BIRD WATCHERS. Tourists peek through telescopes provided by bird watching enthusiasts at the view deck in Nagbacalan village at Paoay Lake, where migratory birds, especially the Great Cormorant, regularly come by every November. (File photo courtesy of Tourism Ilocos Norte)

LAOAG CITY — Bird watchers all over the Philippines are eager to witness the return of the great cormorant, a migratory bird known for its matted feathers, come Nov.19.

The locals of Paoay, Ilocos Norte are the most excited of all, as flocks of this bird species naturally migrate to this town, specifically the Paoay Lake, every November. Ten years ago, a festival dedicated to the return of the great cormorant here was launched.

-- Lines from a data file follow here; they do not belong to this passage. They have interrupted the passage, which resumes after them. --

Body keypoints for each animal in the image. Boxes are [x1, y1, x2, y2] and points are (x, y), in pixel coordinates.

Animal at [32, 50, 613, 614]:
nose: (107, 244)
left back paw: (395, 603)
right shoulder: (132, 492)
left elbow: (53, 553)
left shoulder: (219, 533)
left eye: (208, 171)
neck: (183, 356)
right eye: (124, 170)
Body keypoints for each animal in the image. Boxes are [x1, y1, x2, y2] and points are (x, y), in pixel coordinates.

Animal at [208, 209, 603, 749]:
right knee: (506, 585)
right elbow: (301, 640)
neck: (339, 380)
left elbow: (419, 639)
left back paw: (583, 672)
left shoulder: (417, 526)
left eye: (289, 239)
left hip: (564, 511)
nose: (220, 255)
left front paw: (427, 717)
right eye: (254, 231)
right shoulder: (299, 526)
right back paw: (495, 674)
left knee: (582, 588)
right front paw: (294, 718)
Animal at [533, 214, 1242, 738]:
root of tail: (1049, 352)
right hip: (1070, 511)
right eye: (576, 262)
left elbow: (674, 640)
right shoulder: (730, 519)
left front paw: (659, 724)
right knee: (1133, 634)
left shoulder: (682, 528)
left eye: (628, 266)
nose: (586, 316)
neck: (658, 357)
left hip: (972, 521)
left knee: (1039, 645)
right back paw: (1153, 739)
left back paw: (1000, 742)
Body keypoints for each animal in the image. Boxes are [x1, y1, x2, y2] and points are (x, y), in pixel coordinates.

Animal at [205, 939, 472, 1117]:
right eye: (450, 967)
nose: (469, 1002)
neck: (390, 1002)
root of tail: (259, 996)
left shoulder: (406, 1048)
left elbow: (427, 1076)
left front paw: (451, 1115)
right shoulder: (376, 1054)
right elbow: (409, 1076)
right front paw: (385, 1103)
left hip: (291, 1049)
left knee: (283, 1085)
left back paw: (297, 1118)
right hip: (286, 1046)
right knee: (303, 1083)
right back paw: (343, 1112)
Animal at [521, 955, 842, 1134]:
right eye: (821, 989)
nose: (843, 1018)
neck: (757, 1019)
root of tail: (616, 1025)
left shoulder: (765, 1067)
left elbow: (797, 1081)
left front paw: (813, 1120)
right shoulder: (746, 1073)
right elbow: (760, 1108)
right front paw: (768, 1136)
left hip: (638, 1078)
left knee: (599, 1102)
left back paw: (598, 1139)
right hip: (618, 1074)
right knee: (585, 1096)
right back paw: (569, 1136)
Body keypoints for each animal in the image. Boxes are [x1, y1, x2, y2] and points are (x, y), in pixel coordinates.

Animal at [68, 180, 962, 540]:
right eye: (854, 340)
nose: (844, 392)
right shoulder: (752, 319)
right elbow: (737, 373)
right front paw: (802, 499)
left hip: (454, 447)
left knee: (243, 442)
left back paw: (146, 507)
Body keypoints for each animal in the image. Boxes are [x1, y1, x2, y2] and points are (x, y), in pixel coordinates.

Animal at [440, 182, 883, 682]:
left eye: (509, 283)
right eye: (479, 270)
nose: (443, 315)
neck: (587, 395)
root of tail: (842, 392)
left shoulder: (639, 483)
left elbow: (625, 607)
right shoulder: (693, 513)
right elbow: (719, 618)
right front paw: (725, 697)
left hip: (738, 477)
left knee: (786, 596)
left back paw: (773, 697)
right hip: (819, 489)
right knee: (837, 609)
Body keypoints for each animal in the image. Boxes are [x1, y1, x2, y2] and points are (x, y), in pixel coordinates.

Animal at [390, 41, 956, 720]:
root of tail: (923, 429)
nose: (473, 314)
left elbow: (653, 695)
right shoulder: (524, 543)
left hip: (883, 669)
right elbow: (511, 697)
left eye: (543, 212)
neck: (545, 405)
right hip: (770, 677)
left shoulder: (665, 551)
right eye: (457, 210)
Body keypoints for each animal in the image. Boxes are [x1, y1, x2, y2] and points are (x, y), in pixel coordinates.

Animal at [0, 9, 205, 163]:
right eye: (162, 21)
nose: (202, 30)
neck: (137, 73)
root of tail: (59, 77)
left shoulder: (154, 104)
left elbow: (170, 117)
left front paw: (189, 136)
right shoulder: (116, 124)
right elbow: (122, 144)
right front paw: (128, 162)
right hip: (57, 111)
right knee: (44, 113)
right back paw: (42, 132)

The 387-hectare Paoay Lake National Protected Landscape is a feeding point to migratory birds.

Since the first holding of the festival in 2008, local birders have frequented the lake’s view deck in Nagbacalan village, for a chance to see the great cormorant, along with other bird species at the landlocked lake.

Through the initiative of Dr. Petrus Calope, a member of the Wild Bird Club of the Philippines (WBCP), in cooperation with the local government of Paoay and the Department of Environment and Natural Resources (DENR), bird watching in the province has slowly gained popularity, enticing local and foreign enthusiasts to visit the legendary Paoay Lake.

Starting the month of November, bird watchers frequent the area with binoculars, telescopes, and high-end cameras.

On Monday, Calope’s group will again install their birdwatching equipment at the view deck in Nagbacalan village while inviting all other interested guests and visitors to join the fun.

Over the past five years, the WBCP have monitored the presence of migratory birds at the Paoay lake wetlands, considered one of the country’s important migratory bird sites.

Based on the latest Asian Waterbird Census, the Philippine ducks are commonly seen in the area with an average number of 600. The cormorants are also commonly seen in the lake, around 10 of these or more at a time.

The Community Environment and Natural Resources Office (CENRO) has also noted that Paoay Lake has been providing shelter to other bird species like the Little Grebe, Great Egret, Little Egret, Cattle Egret, Tufted Duck, White-brow Crane, Common Kingfisher, White-collared Kingfisher, and the White-throat Kingfisher.

“I take pride in my hometown for having such a healthy and grandeur lake. Its beauty and cleanliness have been preserved for our next generation to see and enjoy," Paoay resident Rod Sadian said.